In a related effort, the Center for Medicare & Medicaid Innovation (CMMI) is exploring new data collection efforts for MA plans participating in the Value-Based Insurance Design (VBID) model.  As plans use flexibilities under the model to offer benefits addressing their members’ nonmedical needs, CMMI proposed to begin mandatory data reporting by participating plans starting this year on benefit utilization, availability, and generosity, as well as the vendors and community-based organizations with whom plans are partnering to provide these services.[3] The proposal also includes optional reporting on beneficiary-level benefit utilization. Though currently limited to VBID model participants, we believe this effort can provide a potential model for reporting on supplemental benefit utilization across MA and improve the field’s understanding of who is accessing these benefits, laying the foundation for potential correlations between benefit utilization and health outcomes.

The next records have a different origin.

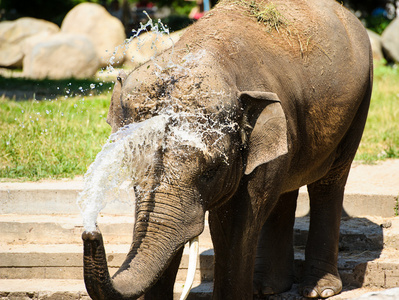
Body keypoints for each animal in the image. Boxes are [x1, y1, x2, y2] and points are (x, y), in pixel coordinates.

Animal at [83, 0, 374, 298]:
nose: (90, 232)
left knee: (329, 183)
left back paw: (319, 290)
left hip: (362, 96)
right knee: (284, 188)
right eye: (131, 172)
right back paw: (267, 288)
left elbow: (234, 223)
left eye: (209, 172)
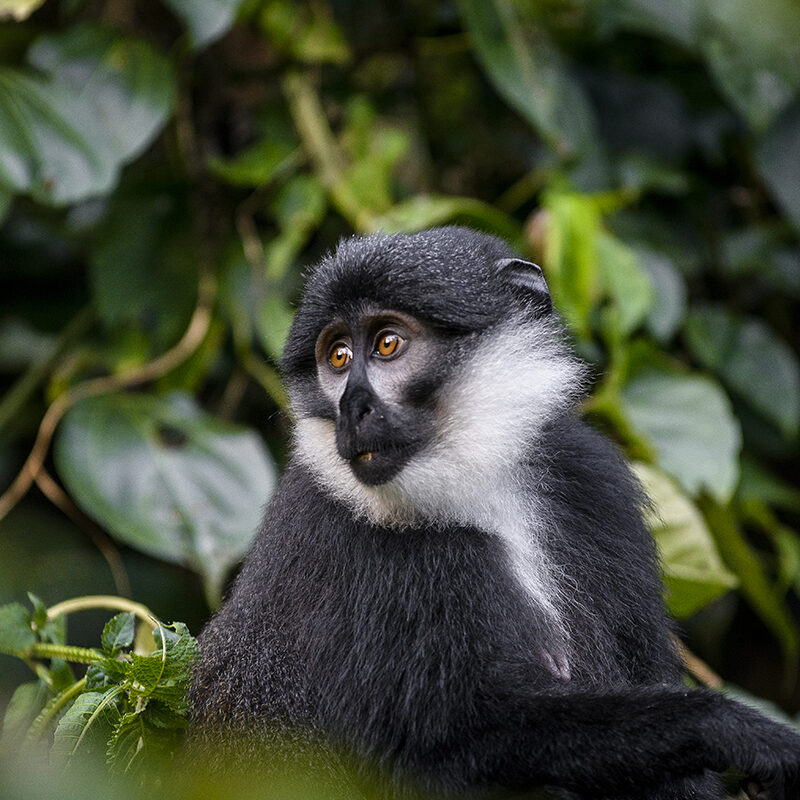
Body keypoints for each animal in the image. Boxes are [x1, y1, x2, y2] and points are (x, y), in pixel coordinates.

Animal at [191, 227, 800, 799]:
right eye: (337, 357)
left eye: (387, 344)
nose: (350, 407)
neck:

There are opportunities for CMS to further enhance their data collection.  In LTQA’s response to the PRA notice, they noted that CMS may consider: (1) collecting demographic data alongside benefit utilization data, (2) clarifying reporting on benefits made available via debit cards, and (3) separating the cost of providing a service from the overhead cost of administering that service. Collecting beneficiary-level data in the future will help CMS understand the impact of these benefits on health outcomes, healthcare utilization, and costs.

A first step to understanding the utility and value of these benefits for Medicare beneficiaries is to understand who is using them. We appreciate the actions that CMS is taking to advance this and look forward to  further thoughtful action (that balances real concerns of data privacy and plan burden) to build the infrastructure necessary to assess these benefits and their impact on Medicare beneficiary health-related social needs (HRSNs) and long-term services and supports (LTSS) needs. We recognize that supplemental benefits are just one component of a much larger MA program that CMS must oversee. However, to continue advancing the agency’s significant work in promoting health equity and addressing health-related social needs (HRSNs), we’re glad to see that collecting supplemental benefit utilization data is  a priority for the Administration.

[1] Additional details can be found on the CMS page regarding this data collection effort: https://www.cms.gov/regulations-and-guidance/legislation/paperworkreductionactof1995/pra-listing-items/cms-10261

[2] See recent coverage in the MA program of fraud and misleading marketing practices.

[3] Detailed information on the latest VBID data submission requirements is available at the link entitled “CY 2023 VBID Model Monitoring Guidelines (ZIP) – February 23, 2023” under “CY 2023 Materials” on the VBID web page.